**Text excerpt**
Appropriate controls must be in place even before any trading begins. This is a necessity when conducting any electronic-trading business. A ‘defense-in-depth’ strategy should be considered – a concept regularly used in the information security field, in which multiple layers of security controls are placed throughout the system at multiple points in the process. This means, companies using programmatic ad buying need to have controls that cover all aspects of the trading process – from order generation, order handling to order execution.
With the myriad number of companies entering the programmatic ad buying landscape, it may not be all that practical to ensure that every company has all the risk controls in place.
#2. Test the algorithms to death.
It is necessary to conduct as many simulations and non-live testing within a trading environment. Every test helps to ensure that algorithms pass the risk management controls. Once ready to be live, the algorithms must be rolled-out in a controlled, cautious fashion. It must be the responsibility of the company to self-impose risks and limits, compensation controls and limit the number of instruments where this algorithm will be deployed. Then keep testing, ideally keeping it up to date annually. It is important to ensure that this system, these controls can withstand any significant market volumes and any external events that could potentially exert stress. When we face a situation where its algorithms acting on other algorithms, all it takes is an error to create a domino effect.

(Rows from a data source)

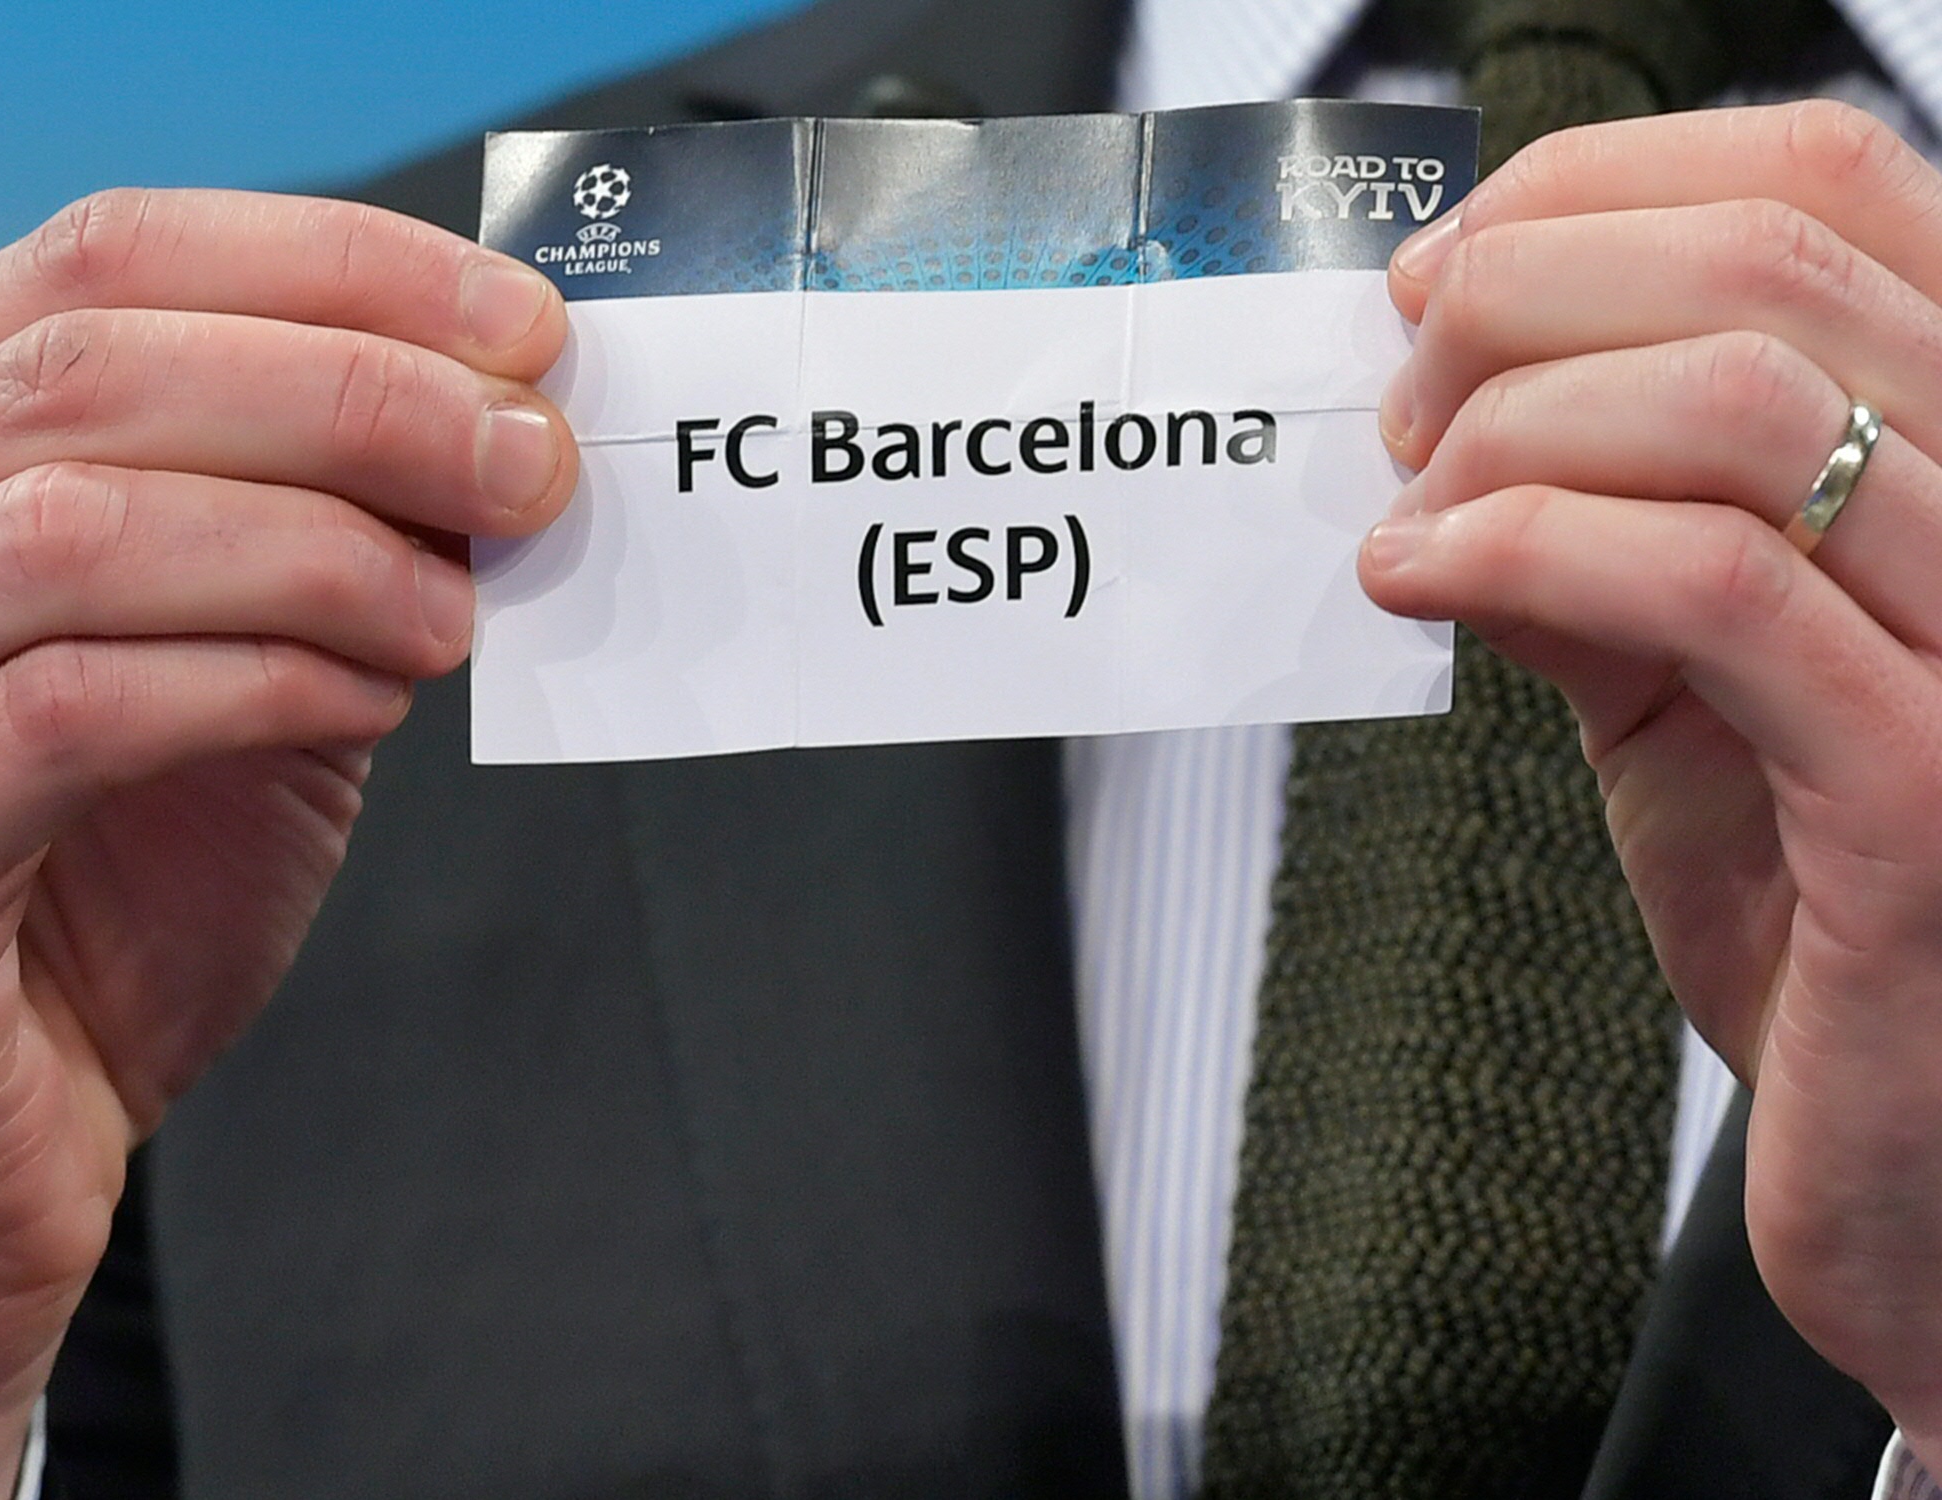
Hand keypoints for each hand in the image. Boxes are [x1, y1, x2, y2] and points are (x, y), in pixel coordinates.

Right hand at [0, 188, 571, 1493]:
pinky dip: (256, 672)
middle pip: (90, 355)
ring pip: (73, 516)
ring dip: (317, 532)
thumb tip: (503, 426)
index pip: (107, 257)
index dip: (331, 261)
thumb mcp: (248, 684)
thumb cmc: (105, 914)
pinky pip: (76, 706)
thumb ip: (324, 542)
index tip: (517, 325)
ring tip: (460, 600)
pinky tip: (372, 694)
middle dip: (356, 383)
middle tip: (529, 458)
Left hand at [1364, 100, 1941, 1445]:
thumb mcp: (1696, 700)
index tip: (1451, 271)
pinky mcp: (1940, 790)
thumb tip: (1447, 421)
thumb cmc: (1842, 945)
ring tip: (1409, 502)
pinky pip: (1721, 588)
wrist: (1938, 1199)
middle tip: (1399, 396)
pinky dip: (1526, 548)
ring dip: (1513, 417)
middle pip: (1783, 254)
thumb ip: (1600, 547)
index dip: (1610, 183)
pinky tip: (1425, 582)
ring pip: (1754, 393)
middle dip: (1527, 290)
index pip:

**Required tasks**
1. In the passage on risk controls for programmatic ad buying, write out the text between "Appropriate controls must" and "to order execution.", inclusive, substituting "safeguards" for "controls".
2. What strategy from the information security field does the passage on risk controls for programmatic ad buying say should be considered?
The rows are not needed for this work.

**Completed exercise**
1.
Appropriate safeguards must be in place even before any trading begins. This is a necessity when conducting any electronic-trading business. A ‘defense-in-depth’ strategy should be considered – a concept regularly used in the information security field, in which multiple layers of security safeguards are placed throughout the system at multiple points in the process. This means, companies using programmatic ad buying need to have safeguards that cover all aspects of the trading process – from order generation, order handling to order execution.

2. A "defense-in-depth" strategy.